*** RECORDS ***

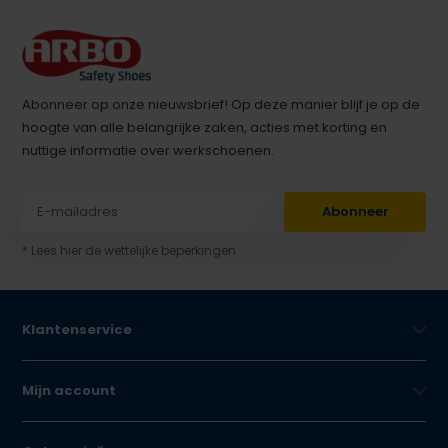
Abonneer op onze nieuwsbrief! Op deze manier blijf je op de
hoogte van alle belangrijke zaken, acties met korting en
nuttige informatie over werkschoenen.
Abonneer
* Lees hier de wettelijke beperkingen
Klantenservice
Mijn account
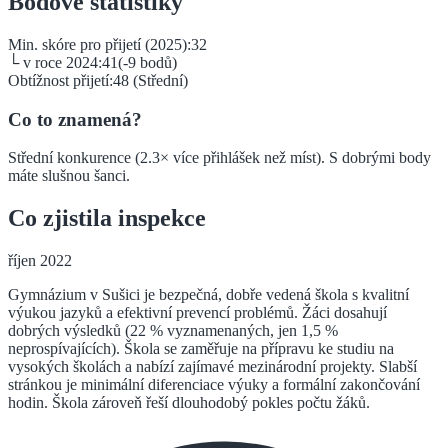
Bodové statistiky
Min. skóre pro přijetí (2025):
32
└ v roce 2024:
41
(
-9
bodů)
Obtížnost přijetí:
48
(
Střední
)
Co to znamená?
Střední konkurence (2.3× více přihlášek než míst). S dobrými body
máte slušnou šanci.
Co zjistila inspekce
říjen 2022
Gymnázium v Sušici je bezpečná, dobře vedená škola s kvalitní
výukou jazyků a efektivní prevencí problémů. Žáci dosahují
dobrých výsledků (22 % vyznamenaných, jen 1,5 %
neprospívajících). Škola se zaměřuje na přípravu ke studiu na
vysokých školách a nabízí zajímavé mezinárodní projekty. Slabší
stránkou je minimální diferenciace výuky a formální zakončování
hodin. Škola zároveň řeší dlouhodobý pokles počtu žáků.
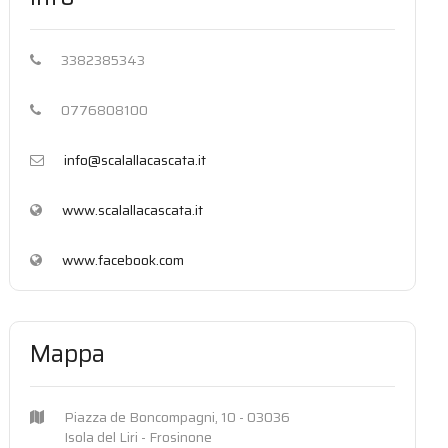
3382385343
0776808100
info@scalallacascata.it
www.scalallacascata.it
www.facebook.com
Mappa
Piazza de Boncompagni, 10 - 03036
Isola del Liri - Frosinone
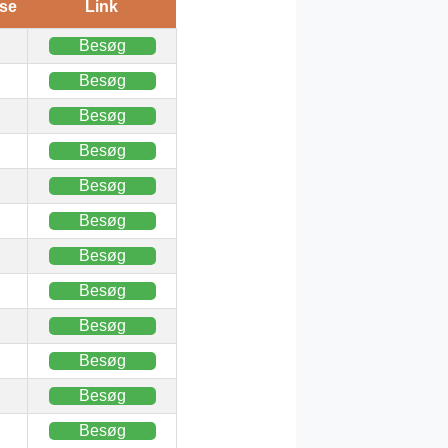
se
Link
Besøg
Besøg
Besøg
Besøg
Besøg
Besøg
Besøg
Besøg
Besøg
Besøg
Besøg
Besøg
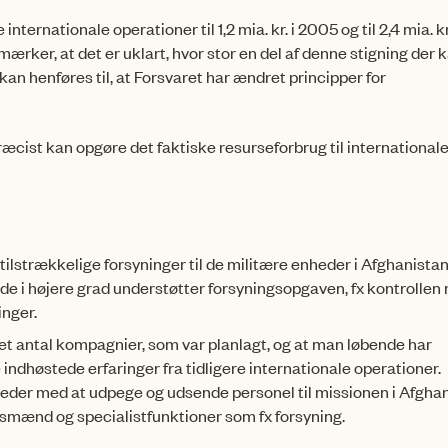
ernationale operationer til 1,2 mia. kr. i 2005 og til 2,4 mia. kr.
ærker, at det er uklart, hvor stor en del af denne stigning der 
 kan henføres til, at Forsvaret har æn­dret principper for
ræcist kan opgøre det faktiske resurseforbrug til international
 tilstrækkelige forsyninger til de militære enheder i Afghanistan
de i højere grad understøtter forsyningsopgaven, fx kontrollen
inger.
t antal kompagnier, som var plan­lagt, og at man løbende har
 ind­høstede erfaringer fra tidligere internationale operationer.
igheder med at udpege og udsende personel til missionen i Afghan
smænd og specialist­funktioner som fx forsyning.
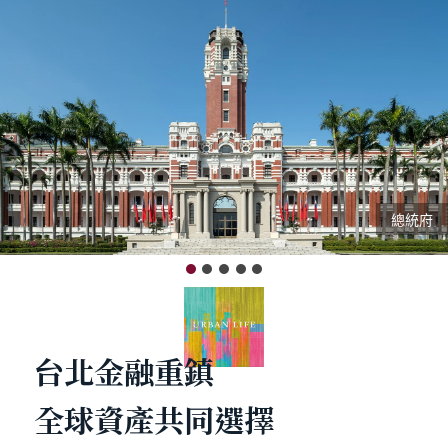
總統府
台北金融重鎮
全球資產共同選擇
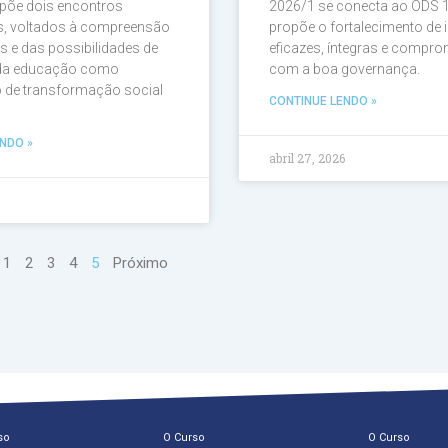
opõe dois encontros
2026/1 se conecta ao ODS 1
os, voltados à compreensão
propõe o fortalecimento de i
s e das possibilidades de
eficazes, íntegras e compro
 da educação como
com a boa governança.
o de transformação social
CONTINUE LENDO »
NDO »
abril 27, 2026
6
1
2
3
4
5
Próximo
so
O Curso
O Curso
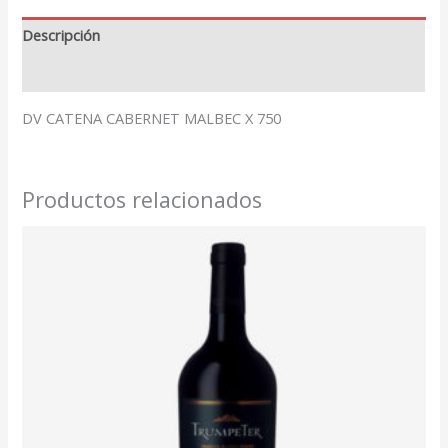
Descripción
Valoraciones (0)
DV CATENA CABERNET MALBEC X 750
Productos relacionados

*** End of RECORDS ***

▶ **REQUIRED WORK**
Please reproduce the entries above exactly, omitting every picture.

▶ **WRITTEN SOLUTION**
Abonneer op onze nieuwsbrief! Op deze manier blijf je op de
hoogte van alle belangrijke zaken, acties met korting en
nuttige informatie over werkschoenen.
Abonneer
* Lees hier de wettelijke beperkingen
Klantenservice
Mijn account
Bodové statistiky
Min. skóre pro přijetí (2025):
32
└ v roce 2024:
41
(
-9
bodů)
Obtížnost přijetí:
48
(
Střední
)
Co to znamená?
Střední konkurence (2.3× více přihlášek než míst). S dobrými body
máte slušnou šanci.
Co zjistila inspekce
říjen 2022
Gymnázium v Sušici je bezpečná, dobře vedená škola s kvalitní
výukou jazyků a efektivní prevencí problémů. Žáci dosahují
dobrých výsledků (22 % vyznamenaných, jen 1,5 %
neprospívajících). Škola se zaměřuje na přípravu ke studiu na
vysokých školách a nabízí zajímavé mezinárodní projekty. Slabší
stránkou je minimální diferenciace výuky a formální zakončování
hodin. Škola zároveň řeší dlouhodobý pokles počtu žáků.
3382385343
0776808100
info@scalallacascata.it
www.scalallacascata.it
www.facebook.com
Mappa
Piazza de Boncompagni, 10 - 03036
Isola del Liri - Frosinone
se
Link
Besøg
Besøg
Besøg
Besøg
Besøg
Besøg
Besøg
Besøg
Besøg
Besøg
Besøg
Besøg
ernationale operationer til 1,2 mia. kr. i 2005 og til 2,4 mia. kr.
ærker, at det er uklart, hvor stor en del af denne stigning der 
 kan henføres til, at Forsvaret har æn­dret principper for
ræcist kan opgøre det faktiske resurseforbrug til international
 tilstrækkelige forsyninger til de militære enheder i Afghanistan
de i højere grad understøtter forsyningsopgaven, fx kontrollen
inger.
t antal kompagnier, som var plan­lagt, og at man løbende har
 ind­høstede erfaringer fra tidligere internationale operationer.
igheder med at udpege og udsende personel til missionen i Afghan
smænd og specialist­funktioner som fx forsyning.
總統府
台北金融重鎮
全球資產共同選擇
opõe dois encontros
2026/1 se conecta ao ODS 1
os, voltados à compreensão
propõe o fortalecimento de i
s e das possibilidades de
eficazes, íntegras e compro
 da educação como
com a boa governança.
o de transformação social
CONTINUE LENDO »
NDO »
abril 27, 2026
6
1
2
3
4
5
Próximo
so
O Curso
O Curso
Descripción
Valoraciones (0)
DV CATENA CABERNET MALBEC X 750
Productos relacionados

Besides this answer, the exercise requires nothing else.